(Dataset)
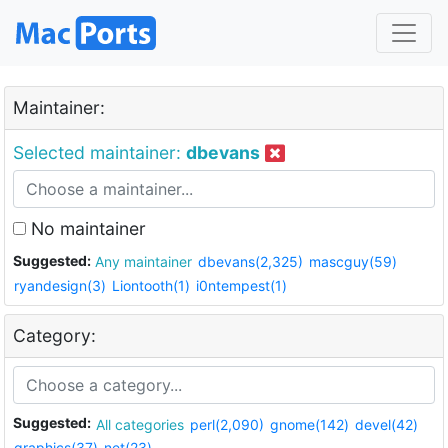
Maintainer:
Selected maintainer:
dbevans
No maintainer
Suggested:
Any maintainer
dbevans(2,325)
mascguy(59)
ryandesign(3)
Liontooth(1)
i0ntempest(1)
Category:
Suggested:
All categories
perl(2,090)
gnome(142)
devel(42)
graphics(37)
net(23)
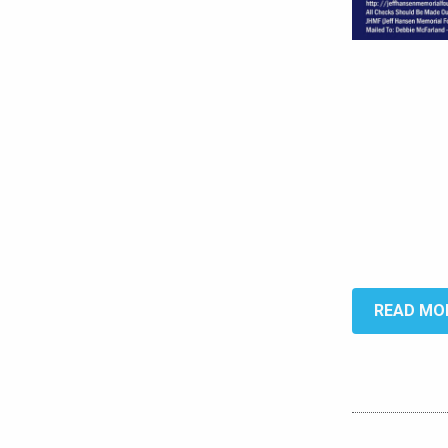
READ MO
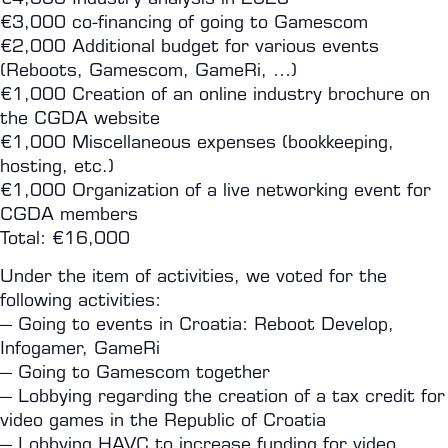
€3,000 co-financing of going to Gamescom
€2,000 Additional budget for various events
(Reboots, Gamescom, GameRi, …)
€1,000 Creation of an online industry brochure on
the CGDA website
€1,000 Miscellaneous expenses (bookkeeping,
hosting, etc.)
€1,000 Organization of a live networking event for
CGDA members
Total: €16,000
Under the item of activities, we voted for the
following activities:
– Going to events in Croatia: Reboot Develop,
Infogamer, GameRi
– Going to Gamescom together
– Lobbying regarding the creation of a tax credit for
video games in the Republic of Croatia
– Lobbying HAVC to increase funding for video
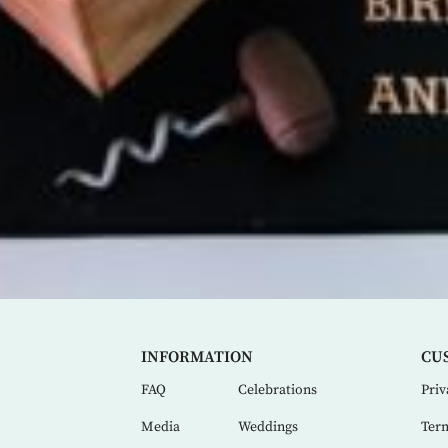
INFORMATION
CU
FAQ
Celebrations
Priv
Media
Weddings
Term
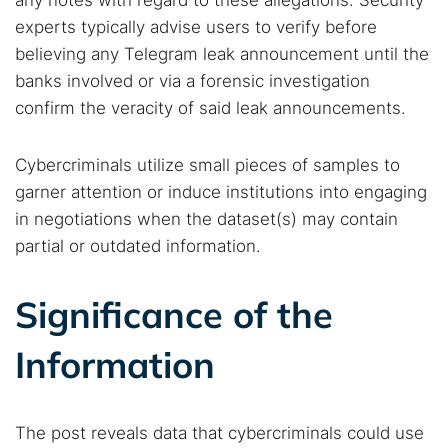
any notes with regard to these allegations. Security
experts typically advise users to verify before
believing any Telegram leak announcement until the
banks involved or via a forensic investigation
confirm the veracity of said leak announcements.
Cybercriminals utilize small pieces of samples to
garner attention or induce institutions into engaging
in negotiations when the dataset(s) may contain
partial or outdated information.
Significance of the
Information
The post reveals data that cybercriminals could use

---

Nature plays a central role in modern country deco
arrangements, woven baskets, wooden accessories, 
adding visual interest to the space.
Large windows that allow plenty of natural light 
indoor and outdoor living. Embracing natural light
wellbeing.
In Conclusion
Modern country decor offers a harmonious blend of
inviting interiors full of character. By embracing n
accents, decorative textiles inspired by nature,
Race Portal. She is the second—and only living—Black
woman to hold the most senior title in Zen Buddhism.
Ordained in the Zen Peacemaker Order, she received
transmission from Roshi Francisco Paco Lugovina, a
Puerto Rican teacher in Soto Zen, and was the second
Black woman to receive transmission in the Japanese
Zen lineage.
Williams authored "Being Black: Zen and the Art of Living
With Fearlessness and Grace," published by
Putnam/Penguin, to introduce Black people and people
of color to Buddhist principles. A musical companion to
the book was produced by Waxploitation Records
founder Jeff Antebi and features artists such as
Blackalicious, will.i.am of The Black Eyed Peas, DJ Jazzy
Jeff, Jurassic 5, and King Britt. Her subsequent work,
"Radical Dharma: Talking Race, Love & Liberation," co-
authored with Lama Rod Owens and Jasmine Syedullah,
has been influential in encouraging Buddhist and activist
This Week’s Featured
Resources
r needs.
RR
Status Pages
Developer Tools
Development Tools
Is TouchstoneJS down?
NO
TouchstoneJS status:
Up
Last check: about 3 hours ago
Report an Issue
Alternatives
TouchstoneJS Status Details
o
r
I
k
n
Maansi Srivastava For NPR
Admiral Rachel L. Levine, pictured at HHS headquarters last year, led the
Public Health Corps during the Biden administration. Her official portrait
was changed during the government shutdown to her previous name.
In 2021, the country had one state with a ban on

(Try it) Print, word for word, the lines above that run from the line containing "Under the item" to the line containing "The post reveals", both included. Keep the pictures out.

(Response to the exercise)
Under the item of activities, we voted for the
following activities:
– Going to events in Croatia: Reboot Develop,
Infogamer, GameRi
– Going to Gamescom together
– Lobbying regarding the creation of a tax credit for
video games in the Republic of Croatia
– Lobbying HAVC to increase funding for video
INFORMATION
CU
FAQ
Celebrations
Priv
Media
Weddings
Term
any notes with regard to these allegations. Security
experts typically advise users to verify before
believing any Telegram leak announcement until the
banks involved or via a forensic investigation
confirm the veracity of said leak announcements.
Cybercriminals utilize small pieces of samples to
garner attention or induce institutions into engaging
in negotiations when the dataset(s) may contain
partial or outdated information.
Significance of the
Information
The post reveals data that cybercriminals could use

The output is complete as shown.